The annihilator of an intersection is the sum of annihilators

There is a reason why the first relation $$(M+N)^\circ =M^\circ \cap N^\circ \tag1$$ is easier to prove than $$(M\cap N)^\circ =M^\circ +N^\circ\tag2$$ Indeed, (1) is true for arbitrary vector spaces. (The proof is short: a linear function annihilates $M+N$ if and only if it annihilates both $M$ and $N$.)

But (2) fails for general vector spaces (it holds for finite dimensional ones). More specifically, the inclusion $(M\cap N)^\circ \supseteq M^\circ +N^\circ$ is true in general vector spaces, but not the reverse inclusion. So, any proof of (2) must use the finiteness of dimension somewhere.
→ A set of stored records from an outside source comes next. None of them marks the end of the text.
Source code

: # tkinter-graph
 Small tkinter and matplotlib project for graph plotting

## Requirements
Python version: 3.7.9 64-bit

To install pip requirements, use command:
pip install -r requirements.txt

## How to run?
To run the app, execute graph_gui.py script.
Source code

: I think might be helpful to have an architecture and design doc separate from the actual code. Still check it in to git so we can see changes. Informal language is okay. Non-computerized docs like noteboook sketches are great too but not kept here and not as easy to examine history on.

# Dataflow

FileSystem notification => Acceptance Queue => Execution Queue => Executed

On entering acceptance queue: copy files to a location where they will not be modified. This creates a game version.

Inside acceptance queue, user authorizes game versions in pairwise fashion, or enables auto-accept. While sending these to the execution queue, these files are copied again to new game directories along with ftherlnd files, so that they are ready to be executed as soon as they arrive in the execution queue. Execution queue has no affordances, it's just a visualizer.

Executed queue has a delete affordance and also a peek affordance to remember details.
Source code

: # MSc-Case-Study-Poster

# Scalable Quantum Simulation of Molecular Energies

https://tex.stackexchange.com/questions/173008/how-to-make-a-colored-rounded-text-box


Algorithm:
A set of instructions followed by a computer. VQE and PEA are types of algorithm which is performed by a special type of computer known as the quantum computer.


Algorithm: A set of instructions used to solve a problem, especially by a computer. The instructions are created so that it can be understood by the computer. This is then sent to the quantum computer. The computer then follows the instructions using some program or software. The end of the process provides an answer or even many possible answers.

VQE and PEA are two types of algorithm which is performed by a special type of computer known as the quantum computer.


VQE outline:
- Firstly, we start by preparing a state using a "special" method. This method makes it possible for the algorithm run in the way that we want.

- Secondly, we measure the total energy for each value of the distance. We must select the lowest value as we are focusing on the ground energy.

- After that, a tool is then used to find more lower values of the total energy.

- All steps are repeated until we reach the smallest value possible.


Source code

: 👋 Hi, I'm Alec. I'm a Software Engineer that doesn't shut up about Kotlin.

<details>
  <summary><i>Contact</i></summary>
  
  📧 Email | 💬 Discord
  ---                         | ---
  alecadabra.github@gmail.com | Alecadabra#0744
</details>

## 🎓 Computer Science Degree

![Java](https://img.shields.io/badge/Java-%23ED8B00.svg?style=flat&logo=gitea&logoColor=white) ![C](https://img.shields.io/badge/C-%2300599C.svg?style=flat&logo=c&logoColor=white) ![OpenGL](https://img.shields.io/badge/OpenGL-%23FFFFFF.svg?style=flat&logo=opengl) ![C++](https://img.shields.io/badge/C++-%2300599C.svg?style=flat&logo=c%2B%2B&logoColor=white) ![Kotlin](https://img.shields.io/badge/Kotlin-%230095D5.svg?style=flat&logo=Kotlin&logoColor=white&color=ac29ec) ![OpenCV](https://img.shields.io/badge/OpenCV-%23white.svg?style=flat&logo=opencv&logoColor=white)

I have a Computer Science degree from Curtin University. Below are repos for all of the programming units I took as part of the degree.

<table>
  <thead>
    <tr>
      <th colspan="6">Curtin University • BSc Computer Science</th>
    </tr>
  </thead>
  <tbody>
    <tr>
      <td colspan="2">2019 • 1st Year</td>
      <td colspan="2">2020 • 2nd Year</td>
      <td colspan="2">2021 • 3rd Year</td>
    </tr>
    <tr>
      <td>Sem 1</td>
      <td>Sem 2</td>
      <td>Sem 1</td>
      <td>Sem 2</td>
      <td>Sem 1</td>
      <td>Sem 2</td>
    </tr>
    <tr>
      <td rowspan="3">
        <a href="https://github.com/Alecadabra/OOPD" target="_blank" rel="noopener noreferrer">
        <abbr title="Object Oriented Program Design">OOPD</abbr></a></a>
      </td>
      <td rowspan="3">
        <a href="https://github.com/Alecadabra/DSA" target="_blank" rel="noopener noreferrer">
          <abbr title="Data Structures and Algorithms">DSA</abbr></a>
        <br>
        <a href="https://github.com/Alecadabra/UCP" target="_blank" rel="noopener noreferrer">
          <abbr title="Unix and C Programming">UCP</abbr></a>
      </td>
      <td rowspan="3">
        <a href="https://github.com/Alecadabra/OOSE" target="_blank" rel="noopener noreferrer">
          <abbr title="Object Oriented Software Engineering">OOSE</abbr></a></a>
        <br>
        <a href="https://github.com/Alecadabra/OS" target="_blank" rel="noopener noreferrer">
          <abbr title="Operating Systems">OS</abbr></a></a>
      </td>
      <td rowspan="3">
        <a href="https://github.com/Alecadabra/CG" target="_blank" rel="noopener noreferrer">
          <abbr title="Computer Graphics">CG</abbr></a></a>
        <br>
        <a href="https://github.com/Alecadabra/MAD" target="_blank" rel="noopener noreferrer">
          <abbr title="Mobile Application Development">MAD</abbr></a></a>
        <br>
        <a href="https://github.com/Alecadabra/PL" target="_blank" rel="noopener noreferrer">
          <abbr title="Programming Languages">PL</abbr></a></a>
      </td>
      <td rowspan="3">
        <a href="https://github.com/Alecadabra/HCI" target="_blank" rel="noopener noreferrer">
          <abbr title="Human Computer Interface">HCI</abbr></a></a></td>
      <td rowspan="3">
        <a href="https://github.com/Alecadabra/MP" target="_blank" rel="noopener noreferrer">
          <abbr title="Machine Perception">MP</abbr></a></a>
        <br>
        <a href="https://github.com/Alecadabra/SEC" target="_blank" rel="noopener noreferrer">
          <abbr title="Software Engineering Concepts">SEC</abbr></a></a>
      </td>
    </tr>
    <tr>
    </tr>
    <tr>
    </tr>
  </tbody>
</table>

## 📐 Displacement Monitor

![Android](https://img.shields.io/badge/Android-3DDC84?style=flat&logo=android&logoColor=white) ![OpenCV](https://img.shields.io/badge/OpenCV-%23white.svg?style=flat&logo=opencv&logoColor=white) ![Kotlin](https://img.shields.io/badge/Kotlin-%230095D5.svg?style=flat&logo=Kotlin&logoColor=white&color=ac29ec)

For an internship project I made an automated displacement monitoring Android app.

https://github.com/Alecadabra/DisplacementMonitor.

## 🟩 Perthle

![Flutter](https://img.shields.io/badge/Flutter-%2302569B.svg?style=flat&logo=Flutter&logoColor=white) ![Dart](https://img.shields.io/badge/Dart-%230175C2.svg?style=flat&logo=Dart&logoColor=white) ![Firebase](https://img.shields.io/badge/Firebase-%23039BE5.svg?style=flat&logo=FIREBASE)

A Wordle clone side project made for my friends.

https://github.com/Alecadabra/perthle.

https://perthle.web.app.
It cannot be a twin of the proof of (1).

(A gerw said, (2) can be made true in full generality by replacing $M^\circ +N^\circ$ with $\overline{M^\circ +N^\circ}$.)


The equality $(M\cap N)^o=M^o+N^o$ does hold in the general infinite-dimensional case. Here is an elegant proof:

first, recall that if $T:X\to Y$ is a linear operator, then $(\mathrm{Ker}(T))^o=\mathrm{Im}(T^*)$. To prove the nontrivial inclusion, pick $\alpha$ in $(\mathrm{Ker}(T))^o$ and define a linear functional $\beta:\mathrm{Im}(T)\to K$ by passing $\alpha$ to the quotient through $T$, i.e., set $\beta(y)=\alpha(x)$, with $x\in X$ chosen with $T(x)=y$. Now check that $\beta$ is well-defined and linear. Pick a linear extension $\bar\beta$ of $\beta$ to the whole space $Y$ and note that $T^*(\bar\beta)=\alpha$.
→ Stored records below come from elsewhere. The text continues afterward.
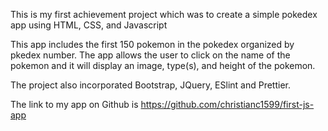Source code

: This is my first achievement project which was to create a simple pokedex app using HTML, CSS, and Javascript

This app includes the first 150 pokemon in the pokedex organized by pkedex number. The app allows the user to click on the name of the pokemon and it will display an image, type(s), and height of the pokemon.

The project also incorporated Bootstrap, JQuery, ESlint and Prettier.

The link to my app on Github is https://github.com/christianc1599/first-js-app
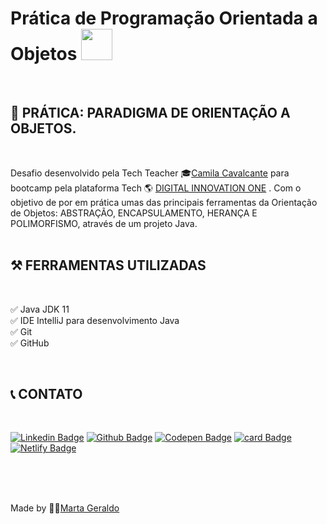# Prática de Programação Orientada a Objetos [<img src="https://hermes.digitalinnovation.one/assets/diome/logo-minimized.png" width="50"/>](https://web.dio.me/home)
<br>

## 🎲 PRÁTICA: PARADIGMA DE ORIENTAÇÃO A OBJETOS.
<br>

Desafio desenvolvido pela Tech Teacher 🎓[Camila Cavalcante](https://www.linkedin.com/in/cami-la/)  para bootcamp pela plataforma Tech 🌎 [DIGITAL INNOVATION ONE](https://www.dio.me/sign-in) . Com o objetivo de por em prática umas das principais ferramentas da Orientação de Objetos: ABSTRAÇÃO, ENCAPSULAMENTO, HERANÇA E POLIMORFISMO, através de um projeto Java.
<br>
<br>

## ⚒️ FERRAMENTAS UTILIZADAS
<br>

✅ Java JDK 11 <br>
✅ IDE IntelliJ para desenvolvimento Java <br>
✅ Git <br>
✅ GitHub

<br>


## 📞 CONTATO
<br>

[![Linkedin Badge](https://img.shields.io/badge/-LinkedIn-blue?style=social-square&logo=Linkedin&logoColor=white&link=https://www.linkedin.com/in/marta-geraldo/)](https://www.linkedin.com/in/marta-geraldo/)
[![Github Badge](https://img.shields.io/badge/-Github-000?style=social-square&logo=Github&logoColor=white&link=https://github.com/martageraldo)](https://github.com/martageraldo)
[![Codepen Badge](https://img.shields.io/badge/-Codepen-black?style=social-square&logo=Codepen&logoColor=white&link=https://codepen.io/martageraldo)](https://codepen.io/martageraldo)
[![card Badge](https://img.shields.io/badge/-Hotmail-0078D4??style=flat-square&logo=microsoft-outlook&logoColor=white&link=mailto:mggeraldo@hotmail.com)](mailto:mggeraldo@hotmail.com)  [![Netlify Badge](https://img.shields.io/badge/-Netlify-00C7B7?style=social-square&logo=netlify&logoColor=white)](https://martageraldo.netlify.app/)

<br>
<br>
<br>


Made by 👩‍💻[Marta Geraldo](https://martageraldo.netlify.app/)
Now, to prove the equality $(M\cap N)^o=M^o+N^o$ for subspaces $M$ and $N$ of $X$, consider the linear map $T:X\to X/M\times X/N$ given by $T(x)=(x+M,x+N)$ and use the equality $(\mathrm{Ker}(T))^o=\mathrm{Im}(T^*)$. The kernel of $T$ is obviously equal to $M\cap N$ and the map $T^*$ is identified with the sum map $S:M^o\times N^o\to X^*$, $S(\alpha,\beta)=\alpha+\beta$, with the dual space of a product identified with the product of the dual spaces and the dual of a quotient $X/M$ identified with the annihilator $M^o$ in the canonical way.

Now, if $X$ is a Banach space and $M$, $N$ are closed subspaces of $X$, the equality $(M\cap N)^o=M^o+N^o$ does not hold in general if the dual spaces are understood in the topological sense (i.e., just continuous linear functionals). What holds in general is that $(M\cap N)^o$ is the closure of $M^o+N^o$ in the weak*-topology. This follows with the same proof as above, noting that for a bounded operator $T:X\to Y$ between Banach spaces, we have that $(\mathrm{Ker}(T))^o$ is equal to the weak*-closure of $\mathrm{Im}(T^*)$. Moreover, it holds that:

$(\mathrm{Ker}(T))^o=\mathrm{Im}(T^*)\Longleftrightarrow\mathrm{Im}(T)\ \text{is norm-closed}\Longleftrightarrow\mathrm{Im}(T^*)\ \text{is norm-closed}.$

Thus $(M\cap N)^o=M^o+N^o$ if and only if the sum $M^o+N^o$ is norm-closed. However, it is not true in general that $(M\cap N)^o$ equals the norm-closure of $M^o+N^o$ (as it is not true in general that $(\mathrm{Ker}(T))^o$ equals the norm-closure of $\mathrm{Im}(T^*)$). Here is a simple counterexample: set $X=\ell_1\times\ell_2$, $M=\ell_1\times\{0\}$ and $N=\big\{(x,x):x\in\ell_1\big\}$. We have $M\cap N=\{0\}$, so that $(M\cap N)^o=X^*$. However, identifying $X^*$ with $\ell_\infty\times\ell_2$ in the natural way, we have $M^o+N^o=\ell_2\times\ell_2$ and the norm closure of $M^o+N^o$ is $c_0\times\ell_2$.